=== Exercise ===
Write all entries out exactly, images excluded.

=== Records for the task ===
- - -

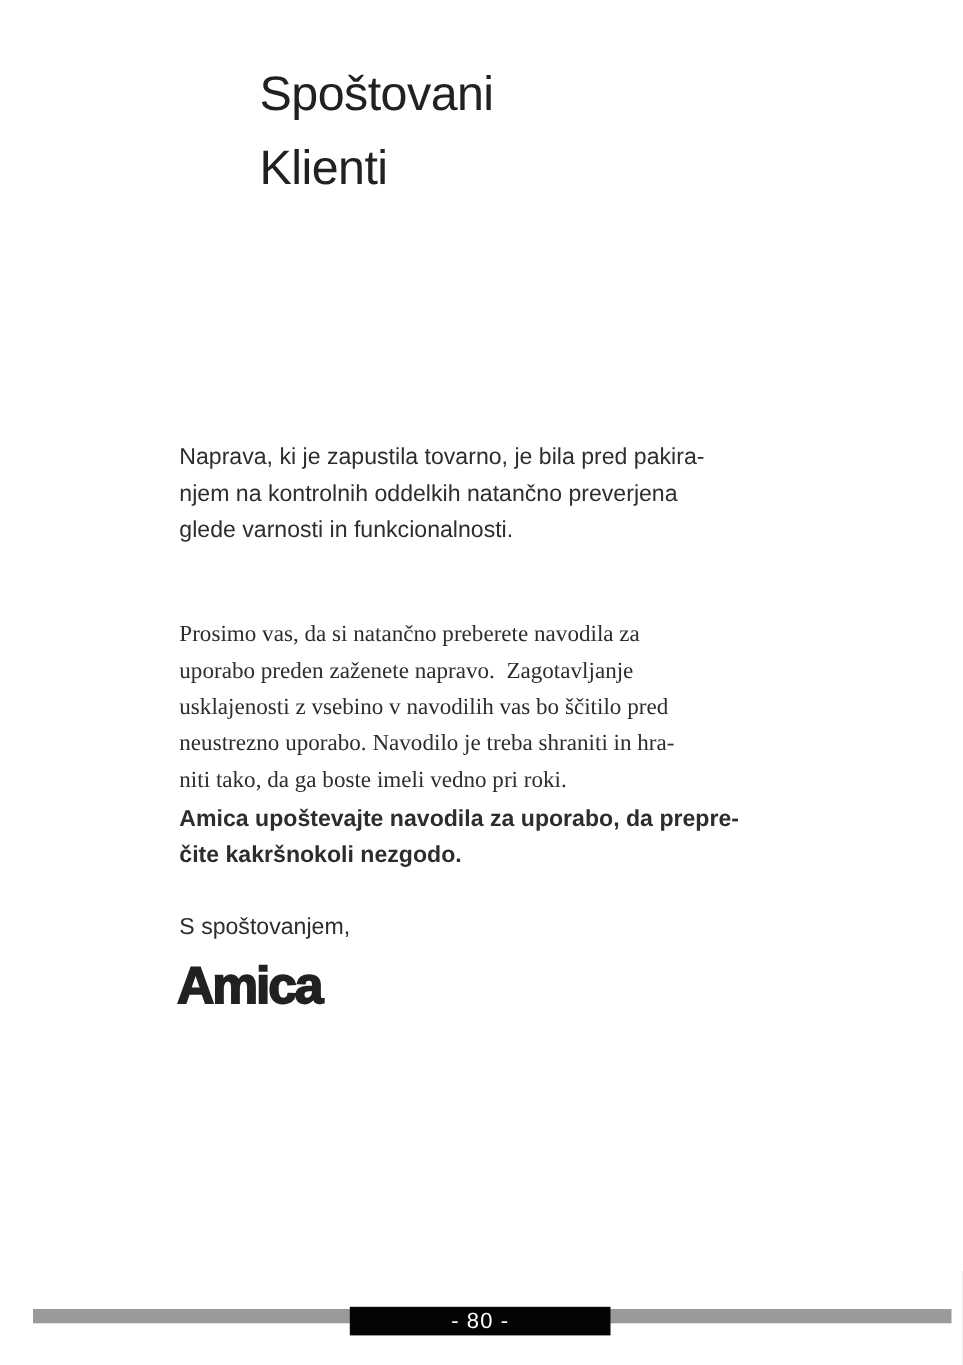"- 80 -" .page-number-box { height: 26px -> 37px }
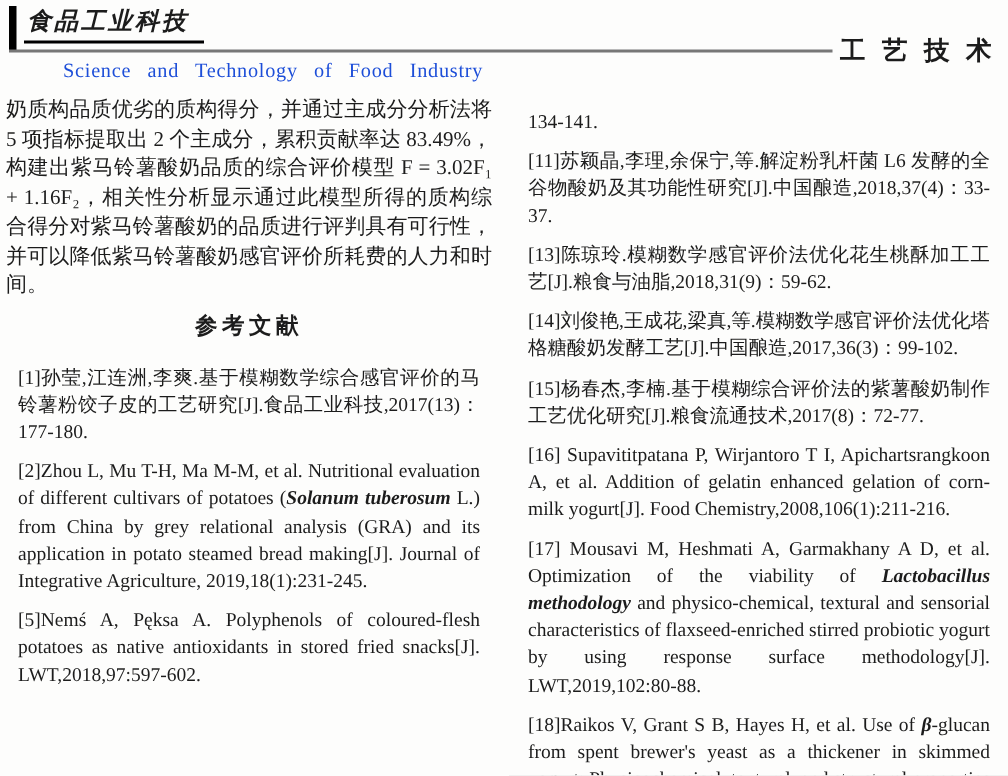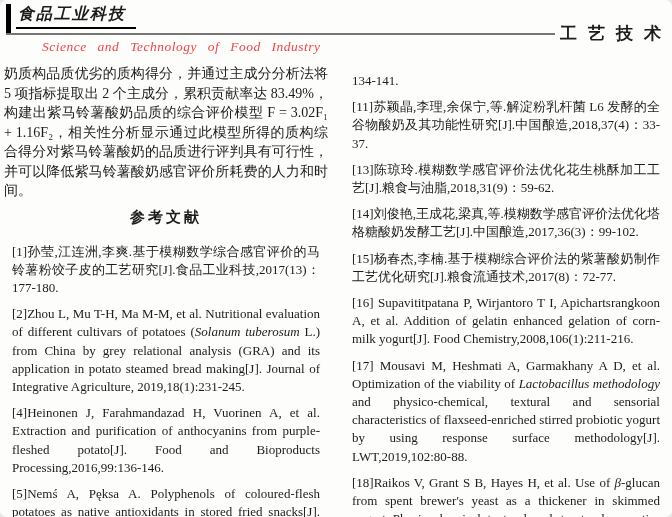"食品工业科技" .page { border-radius: 7px -> none }
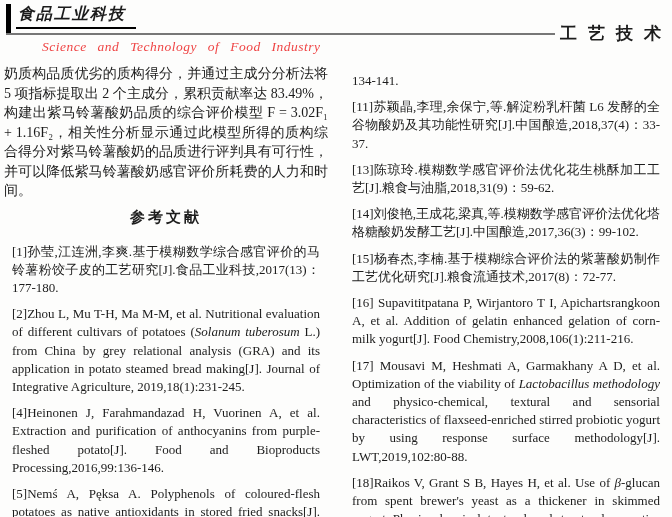"Science and Technology of Food" .journal-en { color: #ef4444 -> #1d4ed8; font-style: italic -> none }
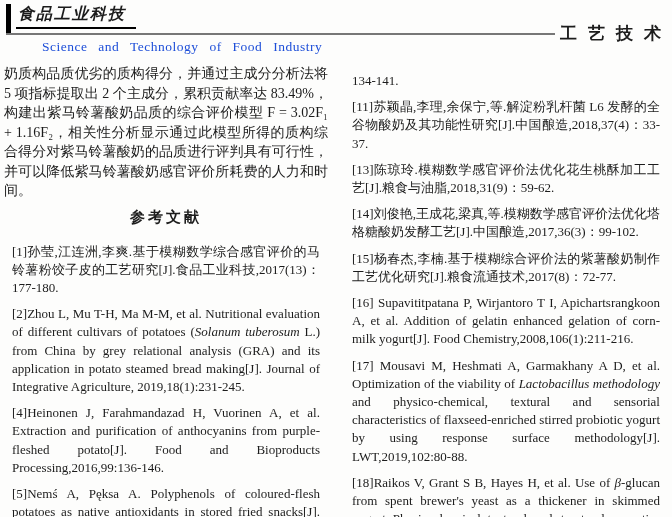"Solanum tuberosum" .it { font-weight: none -> bold }
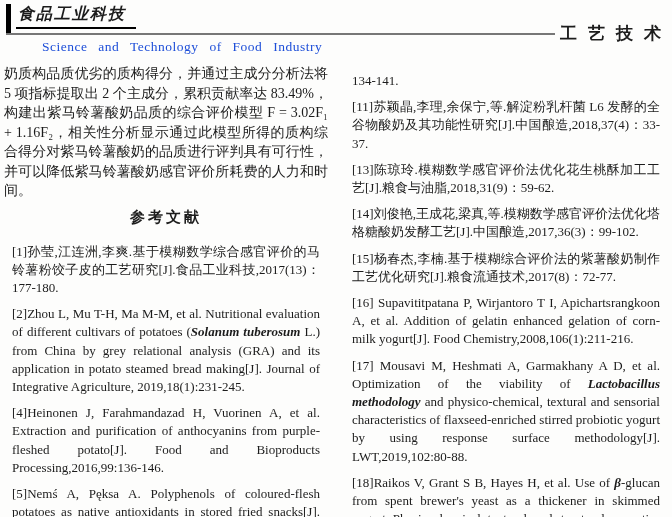"[4]Heinonen J, Farahmandazad H, Vuorinen" p.ref { html: <p><span>[4]Heinonen J, Farahmandazad H, Vuorinen A, et al. Extraction and purification of anthocyanins from purple-fleshed potato[J]. Food and Bioproducts Processing,2016,99:136-146.</span></p> -> none }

- - -

=== Answer section ===
"- 80 -" .page-number-box { height: 26px -> 37px }
"食品工业科技" .page { border-radius: 7px -> none }
"Science and Technology of Food" .journal-en { color: #ef4444 -> #1d4ed8; font-style: italic -> none }
"Solanum tuberosum" .it { font-weight: none -> bold }
"[4]Heinonen J, Farahmandazad H, Vuorinen" p.ref { html: <p><span>[4]Heinonen J, Farahmandazad H, Vuorinen A, et al. Extraction and purification of anthocyanins from purple-fleshed potato[J]. Food and Bioproducts Processing,2016,99:136-146.</span></p> -> none }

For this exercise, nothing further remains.